Distance Learning courses are also required to undergo a Quality Matters (QM) review: a determination of whether the course is accessible to persons with disabilities. This accessibility requirement is cited on the University’s Distance Education website at Included in the 2011-2013 QM guidelines are accessibility standards that require courses to employ accessible technologies and information as to how to obtain accommodations, to contain alternatives to auditory and visual content, to use design that facilitates readability and reduces distractions, and to accommodate the use of assistive technology. 

A University staff member informed OCR that the majority of the time online videos are used for distance learning. The staff member stated that it was not clear if the training for those creating distance learning courses included instructions on how to make videos accessible, but presumably so. 

University staff stated that distance education course creation is done by different departments. Faculty members use the standard course template if they request a distance education course for a term, which includes a statement on disability requirements. An instructional designer on staff, who is trained in accessibility and is also a master reviewer for QM, is available to any faculty member; and the Distance Education department recommends that any faculty member thinking about putting a course online should speak with the instructional designer for guidance. 

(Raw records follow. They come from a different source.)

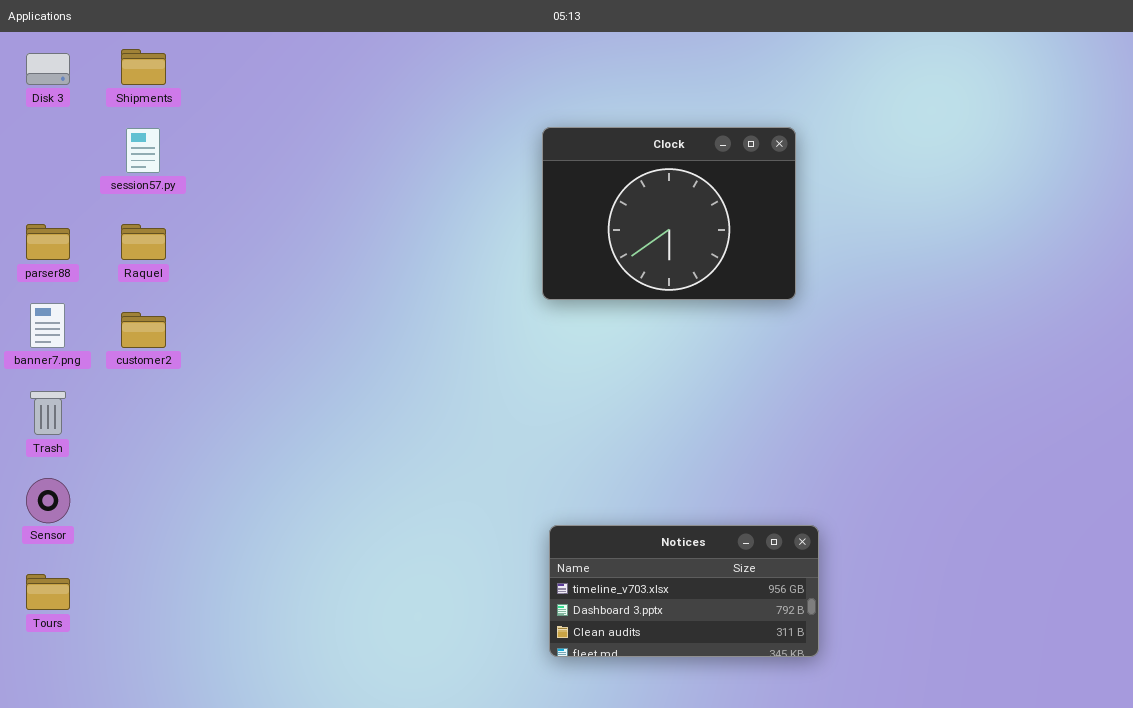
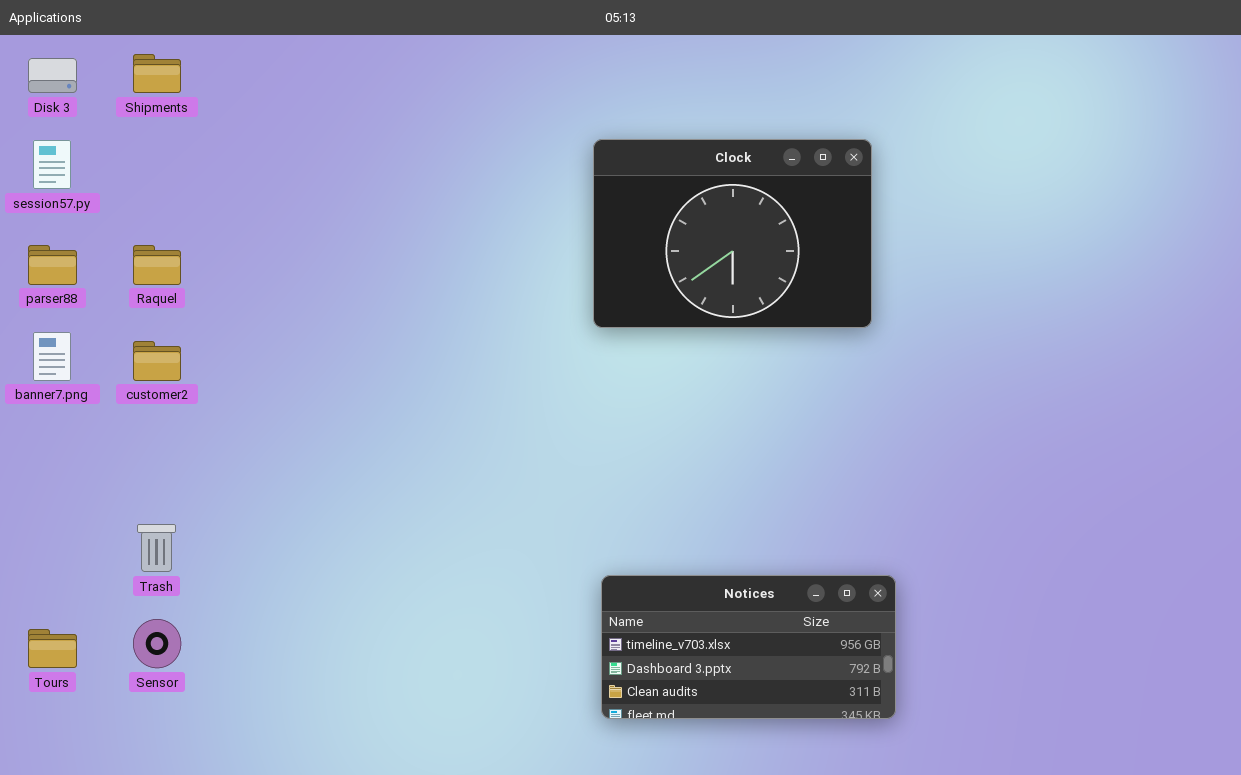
session57.py: [126,128,160,173] -> [33,140,71,189], moved
Trash: [30,391,66,435] -> [137,524,176,572], moved
Sensor: [26,478,70,523] -> [133,619,181,668], moved

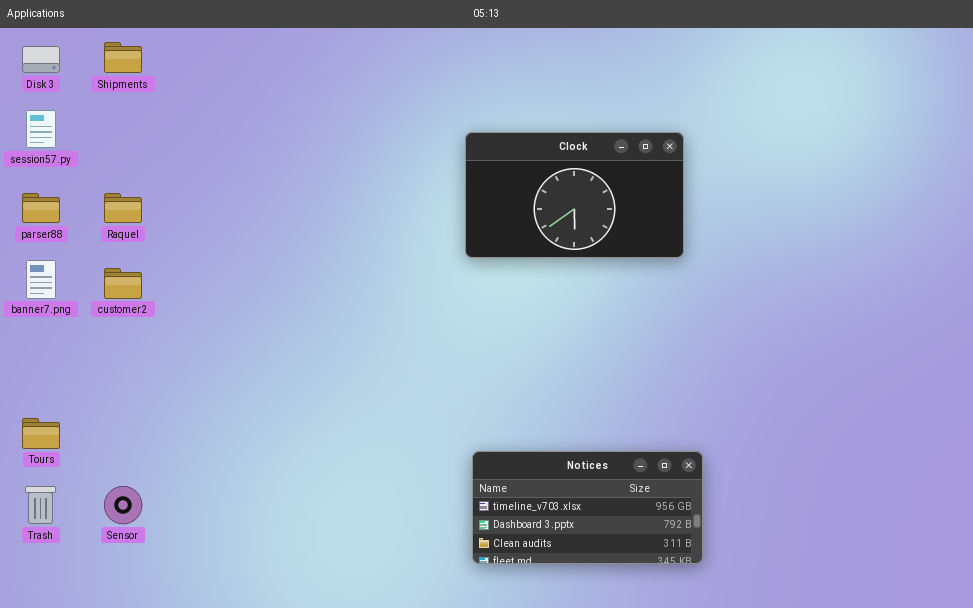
Clock: [593,139,872,328] -> [465,132,684,258], resized
Trash: [137,524,176,572] -> [25,486,56,524], moved
Tours: [28,629,77,668] -> [22,418,60,449], moved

University review of distance learning courses is required. The review includes the instructional designer, the content editor for the specific department, and the faculty member who designed  the course. The eYSU rubric has 16 standards, with requirements and guidelines. The QM rubric has 32 standards, some that are required and some that are recommended. Courses have to meet all of the requirements of both, and many of the recommendations/guidelines, to pass review and be approved. Faculty can use the rubric, QM, or both. Faculty members also have to go through training with QM; that training discusses accessibility and how to put courses in an accessible format. 

The Distance Education department offers training to all faculty on how to make material accessible under the eYSU rubric, but the training is not required except for the information about the rubric included during new faculty orientation.

Distance Education staff stated that the IT Department responds to complaints about accessibility that are web-related; if a complaint is course-related, the complaint would probably start with the Distance Education department. For complaints about website inaccessibility, Distance Education defers to IT unless the issue is with Distance Education’s specific web page. Distance Education staff stated that the Distance Education department monitors its own site; its web editor and the instructional designer are responsible for making sure that the campus accessibility policies are implemented. All of the department’s web pages and courses are created and then reviewed before these go live. An OCR review of the Distance Education website demonstrated that, nonetheless, many links included on that page lead to documents that exhibit inaccessible features.